> [PROBLEM TO SOLVE]: Return each line of the records with nothing changed, pictures excepted.

Start of Block

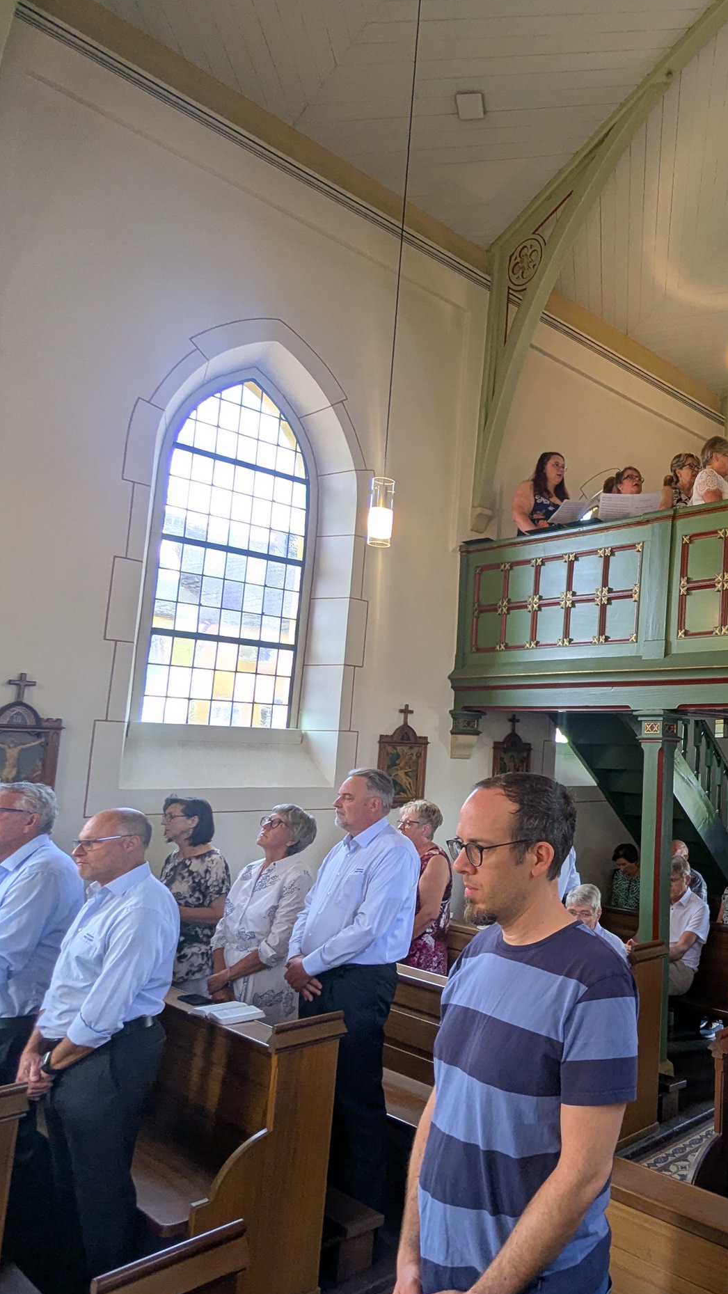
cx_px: 723
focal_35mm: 24
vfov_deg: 76.3
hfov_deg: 41.6
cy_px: 658
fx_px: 823
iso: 47
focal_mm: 2.35
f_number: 2.2
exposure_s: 1/25
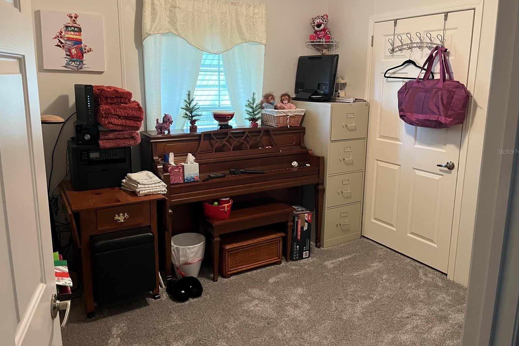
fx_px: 404
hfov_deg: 65.5
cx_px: 260
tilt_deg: -10.4
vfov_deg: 46.3
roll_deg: -0.5
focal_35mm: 28
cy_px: 151
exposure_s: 1/60
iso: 320
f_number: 1.6
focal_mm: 5.1
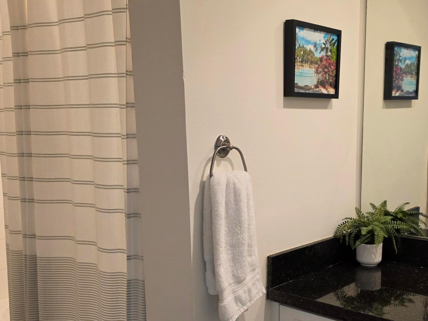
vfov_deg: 34.8
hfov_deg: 45.3
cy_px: 211
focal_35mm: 41
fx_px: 507
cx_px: 276
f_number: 1.4
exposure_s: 1/120
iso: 125
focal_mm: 6.5
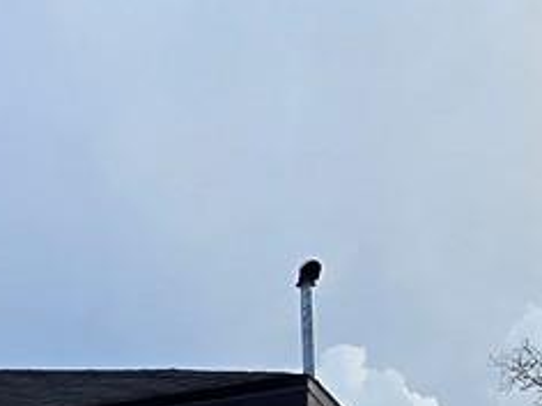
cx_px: -432
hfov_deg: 17.9
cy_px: 729
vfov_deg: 14.7
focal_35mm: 88
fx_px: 1378
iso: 50
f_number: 2.2
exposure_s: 1/370
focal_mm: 2.2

End of Block

> [TASK SOLUTION]:
cx_px: 723
focal_35mm: 24
vfov_deg: 76.3
hfov_deg: 41.6
cy_px: 658
fx_px: 823
iso: 47
focal_mm: 2.35
f_number: 2.2
exposure_s: 1/25
fx_px: 404
hfov_deg: 65.5
cx_px: 260
tilt_deg: -10.4
vfov_deg: 46.3
roll_deg: -0.5
focal_35mm: 28
cy_px: 151
exposure_s: 1/60
iso: 320
f_number: 1.6
focal_mm: 5.1
vfov_deg: 34.8
hfov_deg: 45.3
cy_px: 211
focal_35mm: 41
fx_px: 507
cx_px: 276
f_number: 1.4
exposure_s: 1/120
iso: 125
focal_mm: 6.5
cx_px: -432
hfov_deg: 17.9
cy_px: 729
vfov_deg: 14.7
focal_35mm: 88
fx_px: 1378
iso: 50
f_number: 2.2
exposure_s: 1/370
focal_mm: 2.2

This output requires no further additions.